It was in St. Petersburg that Solovyov became close friends with Fyodor Dostoevsky, who would base the character of at least one of the Karamazov brothers on Solovyov (Dostoevsky’s widow felt that the subtle thinker Ivan Karamazov was modeled on Solovyov, and there is a persistent tradition that the earnest and boyish Alyosha Karmazov was also inspired by him).

In 1880, Solovyov defended his doctoral thesis titled The Critique of Abstract Principles, in which he continued his critique of the western philosophical traditions and argued that the real goal of philosophy is to define the meaning of human life and human activity, which it can do only after it determines the nature of existing reality.

He delivered and published a number of important lectures, including his Lectures on Godmanhood (1878-1881)—attended by Tolstoy, Dostoevsky, and other notables.  He continued as a Docent rather than as a full professor, because his relationship with the Dean of the university soured for a variety of reasons.

He had to leave academia entirely after the assassination of Alexander II, when he gave a speech arguing that Alexander III should show Christian forgiveness and mercy to the murderers of his father, commuting death penalties for exile in Siberia.

After leaving academia, Solovyov finally spread his wings as a philosopher and a writer, writing countless articles in the main journals of the day, travelling, giving public lectures, publishing a number of seminal works—some of them in French—about the ultimate destiny of Russia and mankind.

These included: Russia and the Universal Church [1889]; The General Meaning of Art [1990]; The Meaning of Love [1894]—which inspired Tolstoy’s The Kreutzer Sonata; The Spiritual Foundations of Life [1897]; Three Conversations about War, Progress and the End of World History [1900]; Tale of the Antichrist [1900].

Uncharacteristically for a philosopher, almost all of these works are highly readable, possibly because many of them originated as lectures and retain the gesture of the spoken word, and also because Solovyov had a pronounced sense of humour.

In fact, Solovyov began one of his first lectures by defining man not as a “social creature but as a laughing creature”—and all his friends testify in their memoirs that he loved to laugh and that he laughed at every opportunity.

His ability to poke fun not only at the things he held precious but at himself is probably one of his most endearing characteristics.  Here, for instance, is a joking epitaph that he wrote for himself:

Vladimir Solovyov lies buried in this spot.

## Directions:
1: Copy the chart analysis listing below line for line, leaving out the picture placeholders.
2: Continue the passage on Vladimir Solovyov from its last line.

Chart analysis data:
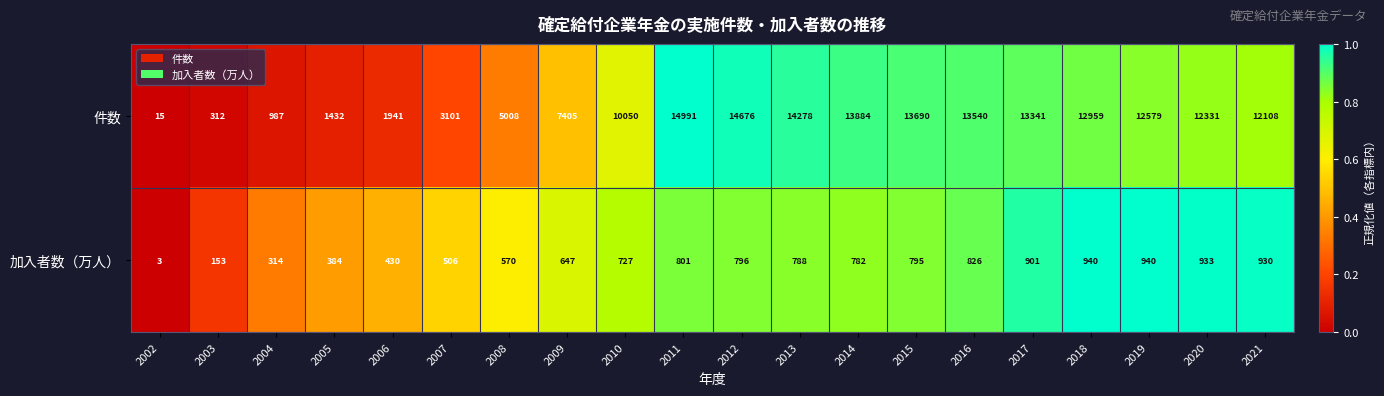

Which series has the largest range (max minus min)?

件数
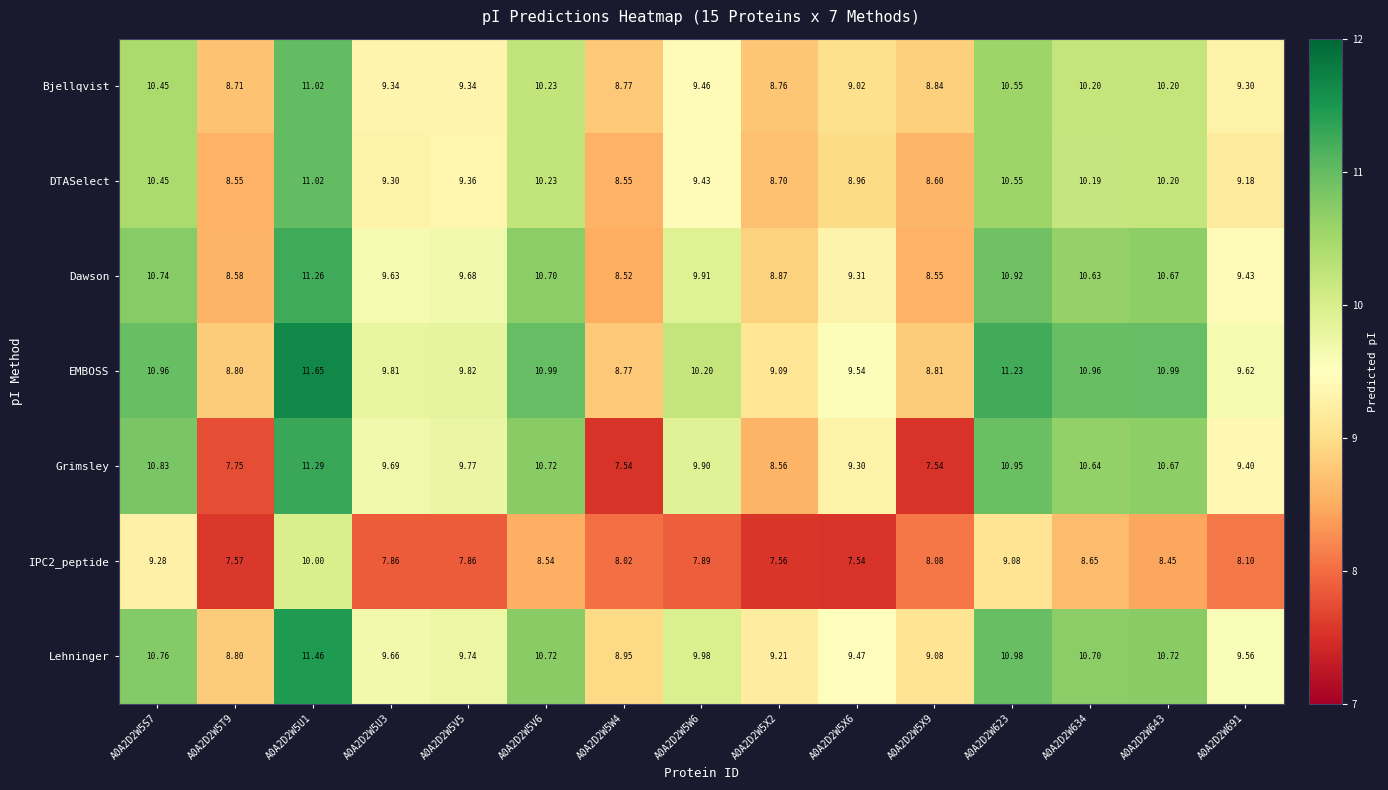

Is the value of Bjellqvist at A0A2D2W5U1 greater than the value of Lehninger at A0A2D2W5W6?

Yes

## List of answers:
1:
Which series has the largest range (max minus min)?

件数

Is the value of Bjellqvist at A0A2D2W5U1 greater than the value of Lehninger at A0A2D2W5W6?

Yes

2:
Once a philosopher, now he is nought.
Well-liked by some, by others held a foe,
Died in a gorge—mad love has laid him low!
He lost his body and his soul as well.
Dogs ate the former—the latter is in hell…
Oh Passerby, learn well from his wraith,
Of the banefulness of love and the benefits of faith.
(1892; trans. Maria Bloshteyn)

If one had to summarize Solovyov’s beliefs, one could say that he was a mystical optimist, with a firm faith in the imminent arrival of God’s Kingdom, and a no-less firm belief in Russia’s special destiny in bringing God’s Kingdom to the rest of humanity.

The specifics of his ideas were considerably more controversial, and drew the ire of Russians from many different camps. For example, one of his key beliefs was the need for the global unification of the church.

Solovyov regarded the Russian Orthodox Church’s dispute with the Roman Catholic Church as a rift that must be healed (there were persistent rumours that he himself converted to Catholicism)—an idea not welcomed by the Russian Orthodox Church to this day.

He also felt that there was an impending mega-war (possibly correlated with the Gog and Magog war which the Bible promises will occur at the end of days), during which the nations of Europe will have to join up with Russia in order to defend themselves from the Pan-Mongolians.

Unfortunately, that particular idea was accompanied by obnoxious racist attitudes, whereby the Chinese and the Japanese were viewed as the evil non-Christian “Yellow Peril,” who were about to conquer Europe and rule it mercilessly, until the Europeans (and Russians) would join forces, rise up, overthrow the invaders and begin a new harmonious era of world history.

But all these ideas were almost incidental to the main one: His belief in the Divine Sophia, the manifestation of highest Divinity, mankind’s ultimate future, around which all his other ideas revolved. (Parenthetically, the Russian Orthodox Church rejected Solovyov’s notion of the Divine Sophia and declared it heretical).

It was in Sophiology, as Solovyov called it, that he strove to bring together empiricism, rationalism, and mysticism into one grand over-arching system.

Notably, Solovyov’s key philosophic vision was actually expressed by him not in a weighty treatise, but in a long and humorous—although also seriously intended—poem, which is usually translated as “Three Meetings” or “Three Encounters,” but is much more accurately rendered as “Three Rendezvous.”

The Russian word Solovyov uses both for the title and when he describes waiting in Egypt for a sign from Sophia that she is willing to reveal herself to him is svidanie—a rendezvous or even a lovers’ tryst.

There is nothing new about depicting God as the beloved, but when Godhood is envisioned as a woman, a desired woman, no less, a tension arises between the metaphysical and the sensual, which Solovyov explores (and occasionally exploits) in his poem.

He refers to Sophia as his podruga, which can either mean (girl)friend, or beloved/lover. His demands to be shown the “whole of her,” and his insistence that he will not be denied, also acquire a lover’s—not a worshipper’s—urgency.

Lastly, in the author’s note that he appends after the poem, he coyly states that it has appealed to “some poets and some ladies,” seemingly negating the poem’s metaphysical thrust.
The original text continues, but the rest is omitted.